Start of INPUT DATA

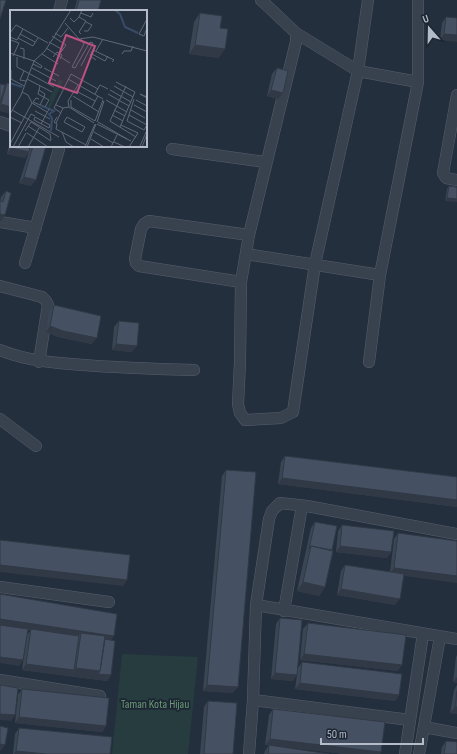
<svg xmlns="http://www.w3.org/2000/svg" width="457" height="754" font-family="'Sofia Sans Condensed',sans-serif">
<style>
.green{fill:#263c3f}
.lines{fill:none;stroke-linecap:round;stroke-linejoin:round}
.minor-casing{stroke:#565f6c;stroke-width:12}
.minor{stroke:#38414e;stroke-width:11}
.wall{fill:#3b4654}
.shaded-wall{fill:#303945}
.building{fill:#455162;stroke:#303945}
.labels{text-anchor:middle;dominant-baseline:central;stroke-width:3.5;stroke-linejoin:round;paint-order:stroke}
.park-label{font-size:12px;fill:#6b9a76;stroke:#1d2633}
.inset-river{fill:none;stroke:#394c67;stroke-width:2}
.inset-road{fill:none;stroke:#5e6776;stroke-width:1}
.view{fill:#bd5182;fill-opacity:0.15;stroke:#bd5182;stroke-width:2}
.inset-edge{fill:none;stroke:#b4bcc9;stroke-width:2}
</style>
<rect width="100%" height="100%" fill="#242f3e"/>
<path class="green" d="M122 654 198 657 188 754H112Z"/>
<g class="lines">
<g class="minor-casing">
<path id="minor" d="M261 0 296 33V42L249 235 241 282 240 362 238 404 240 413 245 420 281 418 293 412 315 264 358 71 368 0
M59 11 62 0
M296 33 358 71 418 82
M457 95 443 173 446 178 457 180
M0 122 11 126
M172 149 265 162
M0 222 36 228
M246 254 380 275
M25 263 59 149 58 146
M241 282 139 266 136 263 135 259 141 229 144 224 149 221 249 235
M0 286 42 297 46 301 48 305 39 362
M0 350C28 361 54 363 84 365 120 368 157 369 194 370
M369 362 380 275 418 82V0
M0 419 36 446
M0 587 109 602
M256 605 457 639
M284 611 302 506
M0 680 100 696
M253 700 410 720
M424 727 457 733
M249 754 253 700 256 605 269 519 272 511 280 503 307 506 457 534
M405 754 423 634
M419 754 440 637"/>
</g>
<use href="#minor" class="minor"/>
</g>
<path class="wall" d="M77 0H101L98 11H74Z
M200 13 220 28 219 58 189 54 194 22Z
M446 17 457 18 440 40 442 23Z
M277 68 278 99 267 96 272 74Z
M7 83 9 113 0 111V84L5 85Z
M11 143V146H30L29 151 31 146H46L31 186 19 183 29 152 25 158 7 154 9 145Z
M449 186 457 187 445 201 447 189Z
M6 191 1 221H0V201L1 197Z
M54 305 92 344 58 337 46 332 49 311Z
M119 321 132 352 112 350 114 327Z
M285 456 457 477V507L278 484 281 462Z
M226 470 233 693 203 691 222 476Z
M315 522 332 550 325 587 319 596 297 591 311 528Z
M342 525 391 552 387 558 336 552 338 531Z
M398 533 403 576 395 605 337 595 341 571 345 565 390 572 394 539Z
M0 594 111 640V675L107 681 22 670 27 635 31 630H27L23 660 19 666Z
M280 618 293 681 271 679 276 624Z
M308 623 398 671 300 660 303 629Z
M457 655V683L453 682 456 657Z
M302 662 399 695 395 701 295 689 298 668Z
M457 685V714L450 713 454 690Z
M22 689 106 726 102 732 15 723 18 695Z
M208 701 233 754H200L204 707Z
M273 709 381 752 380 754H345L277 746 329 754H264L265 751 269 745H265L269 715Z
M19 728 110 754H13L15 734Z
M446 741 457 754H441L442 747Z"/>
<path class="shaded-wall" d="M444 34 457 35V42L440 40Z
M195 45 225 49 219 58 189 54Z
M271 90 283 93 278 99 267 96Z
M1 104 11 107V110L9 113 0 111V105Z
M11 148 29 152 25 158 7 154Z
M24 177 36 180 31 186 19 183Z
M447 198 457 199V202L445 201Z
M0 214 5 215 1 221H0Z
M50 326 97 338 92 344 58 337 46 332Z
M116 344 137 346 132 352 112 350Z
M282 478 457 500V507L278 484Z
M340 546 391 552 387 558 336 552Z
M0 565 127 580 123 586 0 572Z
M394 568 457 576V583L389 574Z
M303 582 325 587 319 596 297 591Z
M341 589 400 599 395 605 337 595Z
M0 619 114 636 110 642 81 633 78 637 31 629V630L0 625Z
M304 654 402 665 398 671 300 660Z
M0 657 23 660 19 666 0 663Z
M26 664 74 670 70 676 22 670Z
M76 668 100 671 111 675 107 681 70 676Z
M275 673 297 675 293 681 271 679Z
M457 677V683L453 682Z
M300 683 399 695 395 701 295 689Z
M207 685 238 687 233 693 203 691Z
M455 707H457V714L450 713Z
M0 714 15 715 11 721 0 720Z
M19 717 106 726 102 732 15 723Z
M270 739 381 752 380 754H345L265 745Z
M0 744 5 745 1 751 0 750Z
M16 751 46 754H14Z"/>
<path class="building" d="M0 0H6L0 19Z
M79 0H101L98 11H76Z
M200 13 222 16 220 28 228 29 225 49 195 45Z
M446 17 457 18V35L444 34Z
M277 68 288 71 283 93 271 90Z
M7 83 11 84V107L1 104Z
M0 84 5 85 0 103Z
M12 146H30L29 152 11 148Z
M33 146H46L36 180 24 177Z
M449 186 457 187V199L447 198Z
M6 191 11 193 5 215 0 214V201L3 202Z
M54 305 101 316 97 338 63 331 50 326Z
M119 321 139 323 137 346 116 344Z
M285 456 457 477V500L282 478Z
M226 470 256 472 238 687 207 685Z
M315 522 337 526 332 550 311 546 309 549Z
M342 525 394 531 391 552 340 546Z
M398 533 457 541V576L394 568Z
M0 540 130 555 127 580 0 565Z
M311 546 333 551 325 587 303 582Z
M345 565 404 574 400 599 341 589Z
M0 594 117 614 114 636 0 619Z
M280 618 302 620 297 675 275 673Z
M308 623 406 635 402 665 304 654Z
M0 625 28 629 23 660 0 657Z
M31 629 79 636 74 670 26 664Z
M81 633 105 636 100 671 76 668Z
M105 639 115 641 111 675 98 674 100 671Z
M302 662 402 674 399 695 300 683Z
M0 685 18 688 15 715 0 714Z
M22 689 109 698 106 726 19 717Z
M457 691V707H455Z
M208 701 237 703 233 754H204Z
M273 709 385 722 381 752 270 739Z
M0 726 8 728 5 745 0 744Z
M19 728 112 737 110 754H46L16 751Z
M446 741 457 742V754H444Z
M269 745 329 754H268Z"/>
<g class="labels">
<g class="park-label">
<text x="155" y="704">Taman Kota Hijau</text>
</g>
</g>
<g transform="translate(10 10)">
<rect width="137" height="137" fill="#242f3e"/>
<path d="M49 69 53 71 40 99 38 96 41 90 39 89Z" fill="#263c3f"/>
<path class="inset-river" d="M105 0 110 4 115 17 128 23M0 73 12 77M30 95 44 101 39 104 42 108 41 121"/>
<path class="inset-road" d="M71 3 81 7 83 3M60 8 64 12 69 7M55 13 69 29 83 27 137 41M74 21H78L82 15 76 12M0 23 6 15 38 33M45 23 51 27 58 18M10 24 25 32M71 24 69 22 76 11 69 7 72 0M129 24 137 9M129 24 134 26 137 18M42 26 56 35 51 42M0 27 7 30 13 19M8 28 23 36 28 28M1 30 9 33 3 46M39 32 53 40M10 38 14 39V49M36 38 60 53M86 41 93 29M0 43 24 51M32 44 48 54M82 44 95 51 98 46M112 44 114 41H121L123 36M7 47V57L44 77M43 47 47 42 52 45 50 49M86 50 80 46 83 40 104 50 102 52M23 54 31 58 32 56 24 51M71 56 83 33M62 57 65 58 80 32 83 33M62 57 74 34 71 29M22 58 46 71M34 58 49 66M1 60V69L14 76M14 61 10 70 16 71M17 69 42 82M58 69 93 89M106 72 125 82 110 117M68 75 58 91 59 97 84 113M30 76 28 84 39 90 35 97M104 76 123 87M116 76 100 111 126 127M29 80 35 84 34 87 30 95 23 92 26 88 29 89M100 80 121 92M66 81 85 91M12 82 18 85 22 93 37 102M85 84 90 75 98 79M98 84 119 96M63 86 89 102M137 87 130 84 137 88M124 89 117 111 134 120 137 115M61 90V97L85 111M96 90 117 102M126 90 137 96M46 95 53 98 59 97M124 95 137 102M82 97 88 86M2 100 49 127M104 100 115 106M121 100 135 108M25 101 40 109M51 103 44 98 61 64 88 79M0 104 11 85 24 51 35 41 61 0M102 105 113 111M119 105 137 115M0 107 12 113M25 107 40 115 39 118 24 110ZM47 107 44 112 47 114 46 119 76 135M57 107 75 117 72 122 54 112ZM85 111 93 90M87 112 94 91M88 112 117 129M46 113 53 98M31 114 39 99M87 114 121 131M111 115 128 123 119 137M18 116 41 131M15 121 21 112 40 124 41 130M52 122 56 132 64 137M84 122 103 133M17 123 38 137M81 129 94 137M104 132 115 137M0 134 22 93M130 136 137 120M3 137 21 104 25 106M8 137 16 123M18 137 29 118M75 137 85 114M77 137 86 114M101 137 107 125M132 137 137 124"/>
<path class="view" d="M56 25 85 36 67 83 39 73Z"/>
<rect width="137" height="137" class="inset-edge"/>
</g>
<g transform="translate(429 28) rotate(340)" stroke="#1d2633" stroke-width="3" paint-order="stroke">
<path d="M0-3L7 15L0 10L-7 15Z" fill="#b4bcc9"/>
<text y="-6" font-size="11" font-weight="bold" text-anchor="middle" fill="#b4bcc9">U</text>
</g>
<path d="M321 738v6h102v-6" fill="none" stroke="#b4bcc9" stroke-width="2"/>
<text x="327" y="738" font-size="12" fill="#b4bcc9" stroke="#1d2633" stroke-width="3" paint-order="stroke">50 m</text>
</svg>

End of INPUT DATA
Start of INPUT DATA

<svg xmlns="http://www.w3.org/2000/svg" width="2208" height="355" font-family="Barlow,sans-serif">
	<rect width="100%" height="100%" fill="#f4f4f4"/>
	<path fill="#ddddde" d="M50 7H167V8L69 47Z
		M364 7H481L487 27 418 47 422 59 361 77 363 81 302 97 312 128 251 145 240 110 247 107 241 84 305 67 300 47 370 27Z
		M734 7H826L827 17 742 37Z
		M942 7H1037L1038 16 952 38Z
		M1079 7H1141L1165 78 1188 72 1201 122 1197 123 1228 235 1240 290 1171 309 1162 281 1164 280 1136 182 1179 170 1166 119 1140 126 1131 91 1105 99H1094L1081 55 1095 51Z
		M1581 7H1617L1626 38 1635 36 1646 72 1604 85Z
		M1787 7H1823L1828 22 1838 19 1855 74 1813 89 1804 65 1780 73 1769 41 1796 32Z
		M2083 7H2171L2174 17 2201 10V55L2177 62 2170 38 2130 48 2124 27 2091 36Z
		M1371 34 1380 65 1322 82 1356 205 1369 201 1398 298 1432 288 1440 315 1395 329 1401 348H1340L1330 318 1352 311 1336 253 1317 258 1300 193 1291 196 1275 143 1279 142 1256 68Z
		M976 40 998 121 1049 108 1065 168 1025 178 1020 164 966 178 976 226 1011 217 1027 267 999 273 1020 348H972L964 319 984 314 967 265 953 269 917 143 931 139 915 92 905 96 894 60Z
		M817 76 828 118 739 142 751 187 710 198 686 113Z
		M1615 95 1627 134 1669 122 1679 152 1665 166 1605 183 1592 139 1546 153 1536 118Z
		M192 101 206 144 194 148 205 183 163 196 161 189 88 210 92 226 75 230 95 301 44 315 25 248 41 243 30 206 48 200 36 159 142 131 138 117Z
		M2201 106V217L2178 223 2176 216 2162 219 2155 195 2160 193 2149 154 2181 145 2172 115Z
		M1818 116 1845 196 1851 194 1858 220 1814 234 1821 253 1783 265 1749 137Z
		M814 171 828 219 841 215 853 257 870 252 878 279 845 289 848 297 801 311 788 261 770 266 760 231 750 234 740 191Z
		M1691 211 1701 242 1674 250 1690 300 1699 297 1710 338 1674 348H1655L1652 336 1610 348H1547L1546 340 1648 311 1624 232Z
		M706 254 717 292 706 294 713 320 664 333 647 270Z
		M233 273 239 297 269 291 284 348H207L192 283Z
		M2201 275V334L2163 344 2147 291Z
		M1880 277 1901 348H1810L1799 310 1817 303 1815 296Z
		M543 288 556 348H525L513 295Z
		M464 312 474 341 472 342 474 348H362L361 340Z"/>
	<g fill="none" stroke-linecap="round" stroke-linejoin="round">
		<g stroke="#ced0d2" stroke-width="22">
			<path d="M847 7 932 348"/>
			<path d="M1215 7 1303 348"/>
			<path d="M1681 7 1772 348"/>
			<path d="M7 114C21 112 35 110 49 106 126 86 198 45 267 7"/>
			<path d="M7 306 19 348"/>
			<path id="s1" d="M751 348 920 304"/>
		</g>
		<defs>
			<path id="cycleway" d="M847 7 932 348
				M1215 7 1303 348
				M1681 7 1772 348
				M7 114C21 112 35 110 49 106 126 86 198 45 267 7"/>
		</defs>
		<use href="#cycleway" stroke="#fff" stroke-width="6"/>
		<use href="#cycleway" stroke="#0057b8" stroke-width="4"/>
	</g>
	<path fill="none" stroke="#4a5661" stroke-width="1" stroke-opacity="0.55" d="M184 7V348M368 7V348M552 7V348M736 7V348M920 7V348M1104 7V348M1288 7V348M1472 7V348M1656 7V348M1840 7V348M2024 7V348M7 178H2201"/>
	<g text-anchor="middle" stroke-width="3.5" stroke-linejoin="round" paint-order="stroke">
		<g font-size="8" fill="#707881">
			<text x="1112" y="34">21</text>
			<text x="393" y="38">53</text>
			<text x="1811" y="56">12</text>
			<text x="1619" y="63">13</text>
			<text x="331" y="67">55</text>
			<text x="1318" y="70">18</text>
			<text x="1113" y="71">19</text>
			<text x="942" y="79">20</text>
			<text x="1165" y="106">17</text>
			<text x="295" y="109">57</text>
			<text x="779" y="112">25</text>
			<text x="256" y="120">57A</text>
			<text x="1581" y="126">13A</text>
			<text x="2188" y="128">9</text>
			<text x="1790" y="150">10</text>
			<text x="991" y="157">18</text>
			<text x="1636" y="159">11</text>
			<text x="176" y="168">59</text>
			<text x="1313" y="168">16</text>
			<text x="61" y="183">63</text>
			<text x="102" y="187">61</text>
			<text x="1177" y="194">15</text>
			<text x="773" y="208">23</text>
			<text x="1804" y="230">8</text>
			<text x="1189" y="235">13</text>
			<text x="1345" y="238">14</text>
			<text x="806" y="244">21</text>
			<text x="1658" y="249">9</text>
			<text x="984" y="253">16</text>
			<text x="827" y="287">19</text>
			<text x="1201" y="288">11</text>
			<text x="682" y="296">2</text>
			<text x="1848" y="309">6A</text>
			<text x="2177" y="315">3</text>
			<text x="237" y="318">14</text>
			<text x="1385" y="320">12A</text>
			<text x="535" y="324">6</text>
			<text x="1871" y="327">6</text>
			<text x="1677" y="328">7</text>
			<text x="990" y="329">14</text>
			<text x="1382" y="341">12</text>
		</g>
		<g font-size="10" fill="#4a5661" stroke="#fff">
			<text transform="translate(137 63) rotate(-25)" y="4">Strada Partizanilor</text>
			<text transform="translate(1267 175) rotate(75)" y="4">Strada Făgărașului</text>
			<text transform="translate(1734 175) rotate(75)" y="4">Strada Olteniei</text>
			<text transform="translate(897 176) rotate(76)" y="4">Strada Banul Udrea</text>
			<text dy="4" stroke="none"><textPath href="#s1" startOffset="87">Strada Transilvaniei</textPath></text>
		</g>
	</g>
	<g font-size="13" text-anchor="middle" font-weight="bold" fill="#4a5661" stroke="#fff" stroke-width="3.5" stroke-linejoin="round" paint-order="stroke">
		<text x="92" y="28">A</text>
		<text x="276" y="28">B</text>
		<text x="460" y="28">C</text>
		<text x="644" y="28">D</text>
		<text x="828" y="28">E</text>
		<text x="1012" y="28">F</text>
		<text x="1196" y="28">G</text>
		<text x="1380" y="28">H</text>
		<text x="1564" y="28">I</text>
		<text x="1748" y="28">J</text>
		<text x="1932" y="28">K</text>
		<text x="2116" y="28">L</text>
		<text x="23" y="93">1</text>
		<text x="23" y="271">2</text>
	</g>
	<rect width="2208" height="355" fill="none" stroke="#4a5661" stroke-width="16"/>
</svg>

End of INPUT DATA

Find the line with "M280 618 302 620 297 675 275 673Z" in the entries above. Retype it and each line after it, exactly, through the line with "M0 685 18 688 15 715 0 714Z", and stop there.

▸ EXERCISE SOLUTION
M280 618 302 620 297 675 275 673Z
M308 623 406 635 402 665 304 654Z
M0 625 28 629 23 660 0 657Z
M31 629 79 636 74 670 26 664Z
M81 633 105 636 100 671 76 668Z
M105 639 115 641 111 675 98 674 100 671Z
M302 662 402 674 399 695 300 683Z
M0 685 18 688 15 715 0 714Z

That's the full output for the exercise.